The suit, which is slated to go to trial later this year, was filed because merchants believe that Visa, MasterCard and the 13 of the biggest financial institutions in the country are keeping credit card interchange fees higher than they need to be, according to a report from CNBC. Some analysts say that, instead of letting the case go before a judge, it could mean as much as hundreds of billions of dollars in settlements. This could be preferable to banks because some now believe that the judge would institute a limit on the amount payment processors charge for accepting credit card transactions, one as low as 0.5 percent of a purchase’s total value.
That’s even with the credit card transaction fee cap that’s in place in Australia, but still higher than the one allowed in the European Union, which stands at just 0.3 percent of the purchase value, the report said.
The new cap fee, if it were to be imposed, would be a significant decline from the current rates charged by payment processors, which averages between 1.75 and 2 percent of a purchase price, the report said. And analysts say that a 75 percent drop in these interchange fees would cost many of the nation’s credit card lenders billions of dollars annually on top of the significant hit they already took when the federal government imposed a limit on debit card transaction fees. That limit stands at 21 cents per purchase, rather than the average of 44 cents when the charges were allowed to be based on a percentage of the transaction’s value.

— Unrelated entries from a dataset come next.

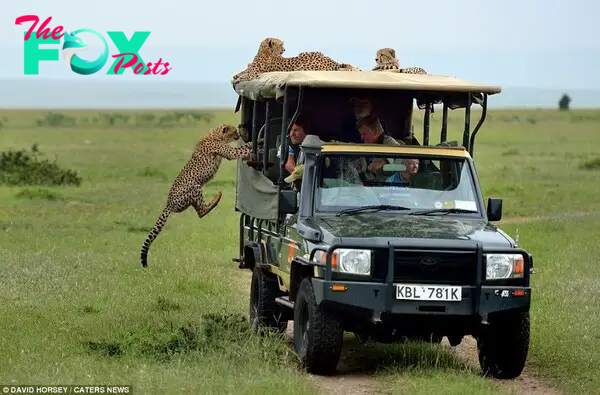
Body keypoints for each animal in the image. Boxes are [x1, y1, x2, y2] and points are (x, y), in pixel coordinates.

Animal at [141, 126, 258, 270]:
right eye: (234, 131)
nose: (238, 135)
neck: (215, 135)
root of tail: (168, 205)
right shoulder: (230, 153)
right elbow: (241, 150)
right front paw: (254, 143)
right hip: (194, 186)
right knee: (201, 212)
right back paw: (216, 198)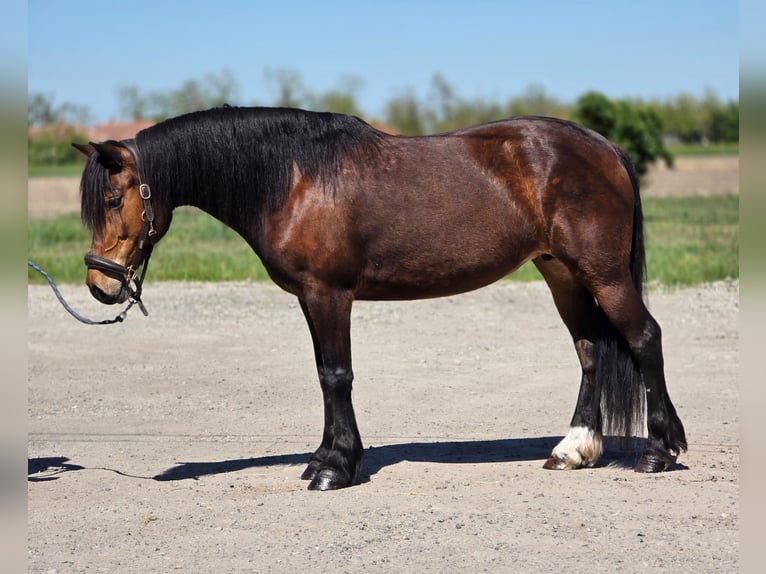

That rule, part of the Durbin Amendment to the Dodd-Frank Act, is what banks say led them to charge higher credit card interchange fees as a means of making up lost revenues, the report said.
Interchange fees are often built into prices for all customers, not just those paying with a debit or credit card. Retail industry representatives argue that businesses would be in a position to reduce prices if they were being charged less for accepting card purchases.